▶ _PROBLEM DETAILS_: Check each statement against the text on the two schizophrenia papers below. Answer yes or no for each, and quote the text's deciding words exactly. (a) Ayhan and colleagues used mouse models to study DISC1 expression across different neurodevelopmental periods. (b) Burrows and colleagues based their study on the neurodevelopmental hypothesis of schizophrenia. (c) The writer read the earlier works on the dopamine hypothesis that both articles cited.
── PAGE TEXT
The 2011 paper by Ayhan and colleagues used mice models to examine the effect of DISC1 expression during different neurodevelopmental periods on behavioral and mood disorders. Specifically, Ayhan et al. were interested in evaluating components of the neurodevelopmental hypothesis of schizophrenia.

On the other hand, the research by Burrows and colleagues (2015) relied on the glutamatergic hypothesis of schizophrenia to evaluate the role that environmental enrichment has on behaviors while manipulating metabotropic glutamate receptors. This paper had a lot going on, so it was tricky to follow their train of thought. I think this paper strived to make a connection between clinical interventions for schizophrenia and the molecular biology that impacts how a treatment works (or doesn't work). My knowledge of metabotropic receptors, particularly NMDA receptors, is mostly centered around LTP and learning/memory. I don't think any of my classes have really covered the role these receptors play in psychiatric disease, but it makes sense to me that glutamate, which is generally excitatory, could play a role in a hyperactive, hyper locomotive disorder like schizophrenia. Although difficult to follow and often questionable, I thought this paper did a really good job highlighting the need to understand epigenetic effects to truly understand and treat mental illnesses, which are not necessarily controlled by one gene being completely "on" or "off".

The results of the Ayhan paper were more interesting to me—that postnatal Disc1 expression resulted in behavioral and psychiatric dysfunction (schizophrenia-like behaviors in males; depressive-like behaviors in females). After reading the Burrows paper, I went back and re-read the conclusions from the Ayhan paper because I started to think about combining the two seemingly-opposing hypotheses of schizophrenia. Is there some reason why schizophrenia couldn't be controlled by both neurodevelopment and glutamatergic signalling? With our understanding of psychiatric disorders, it seems pretty clear that there is no single thing that determines whether you end up "normal" or abnormal. This led me to think more about other hypotheses of schizophrenia, and I saw that both articles actually cited previous works that examined the dopamine hypothesis of schizophrenia. I didn't read those papers, but I did wonder why neither Burrows or Ayhan mentioned the role of dopamine as a prominent hypothesis—not even to provide evidence against that theory.
────
── DATASET EXTRACT
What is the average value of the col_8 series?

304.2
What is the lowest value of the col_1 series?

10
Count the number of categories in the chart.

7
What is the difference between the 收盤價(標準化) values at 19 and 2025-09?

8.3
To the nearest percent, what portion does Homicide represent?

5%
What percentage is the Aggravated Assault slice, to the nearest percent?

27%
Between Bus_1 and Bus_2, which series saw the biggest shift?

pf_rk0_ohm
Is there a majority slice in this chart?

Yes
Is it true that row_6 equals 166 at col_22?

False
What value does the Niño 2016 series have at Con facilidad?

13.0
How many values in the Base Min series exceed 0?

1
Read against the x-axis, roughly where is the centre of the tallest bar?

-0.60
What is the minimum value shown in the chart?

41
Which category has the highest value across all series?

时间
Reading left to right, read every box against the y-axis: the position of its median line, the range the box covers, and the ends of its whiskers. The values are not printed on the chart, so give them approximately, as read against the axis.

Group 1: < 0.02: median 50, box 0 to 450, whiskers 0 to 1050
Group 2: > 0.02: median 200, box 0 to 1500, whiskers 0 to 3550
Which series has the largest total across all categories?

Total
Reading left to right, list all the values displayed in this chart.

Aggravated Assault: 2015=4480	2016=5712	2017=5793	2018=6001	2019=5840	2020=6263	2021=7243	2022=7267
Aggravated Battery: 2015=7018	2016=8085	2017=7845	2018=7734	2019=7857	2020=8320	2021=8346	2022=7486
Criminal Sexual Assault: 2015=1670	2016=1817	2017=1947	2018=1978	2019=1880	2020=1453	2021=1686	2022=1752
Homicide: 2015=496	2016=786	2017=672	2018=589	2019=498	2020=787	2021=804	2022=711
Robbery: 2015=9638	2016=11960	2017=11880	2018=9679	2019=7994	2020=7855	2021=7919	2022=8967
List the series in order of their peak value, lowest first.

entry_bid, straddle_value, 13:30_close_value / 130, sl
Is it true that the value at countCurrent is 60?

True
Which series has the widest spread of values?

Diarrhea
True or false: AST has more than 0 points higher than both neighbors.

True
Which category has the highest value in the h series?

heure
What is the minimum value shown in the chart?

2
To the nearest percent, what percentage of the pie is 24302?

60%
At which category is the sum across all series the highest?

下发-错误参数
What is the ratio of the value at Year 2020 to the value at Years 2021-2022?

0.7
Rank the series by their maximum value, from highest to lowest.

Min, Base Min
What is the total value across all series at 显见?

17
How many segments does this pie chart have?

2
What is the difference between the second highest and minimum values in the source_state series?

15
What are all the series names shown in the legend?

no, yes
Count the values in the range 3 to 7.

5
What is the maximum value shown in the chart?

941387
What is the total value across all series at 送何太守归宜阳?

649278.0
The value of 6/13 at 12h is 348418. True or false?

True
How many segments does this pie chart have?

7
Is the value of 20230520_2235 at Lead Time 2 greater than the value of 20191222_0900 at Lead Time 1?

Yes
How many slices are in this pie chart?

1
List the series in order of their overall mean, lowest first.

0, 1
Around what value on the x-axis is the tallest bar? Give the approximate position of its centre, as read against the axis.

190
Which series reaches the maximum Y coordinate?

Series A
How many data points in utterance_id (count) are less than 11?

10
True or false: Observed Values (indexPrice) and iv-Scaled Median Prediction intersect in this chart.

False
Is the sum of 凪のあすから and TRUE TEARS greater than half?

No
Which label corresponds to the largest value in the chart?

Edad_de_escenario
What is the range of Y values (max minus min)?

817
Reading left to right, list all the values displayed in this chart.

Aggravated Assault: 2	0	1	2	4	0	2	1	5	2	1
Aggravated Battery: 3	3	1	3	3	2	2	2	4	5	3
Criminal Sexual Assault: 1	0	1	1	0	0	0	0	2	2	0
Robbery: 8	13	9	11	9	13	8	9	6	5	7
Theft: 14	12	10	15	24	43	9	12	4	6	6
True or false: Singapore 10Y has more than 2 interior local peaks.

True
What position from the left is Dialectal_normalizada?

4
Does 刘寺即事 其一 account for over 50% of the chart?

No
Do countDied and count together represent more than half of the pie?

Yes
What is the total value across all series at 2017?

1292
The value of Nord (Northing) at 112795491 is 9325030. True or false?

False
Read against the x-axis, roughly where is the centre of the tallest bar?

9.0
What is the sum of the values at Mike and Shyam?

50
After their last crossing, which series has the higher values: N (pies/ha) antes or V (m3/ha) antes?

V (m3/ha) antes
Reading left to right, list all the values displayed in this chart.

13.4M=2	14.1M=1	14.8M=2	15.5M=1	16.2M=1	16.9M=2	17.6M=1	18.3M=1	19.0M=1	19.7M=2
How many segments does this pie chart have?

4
────
▶ _YOUR SOLUTION_:
(a) Yes: "used mice models to examine the effect of DISC1 expression during different neurodevelopmental periods"
(b) No: "relied on the glutamatergic hypothesis of schizophrenia"
(c) No: "I didn't read those papers"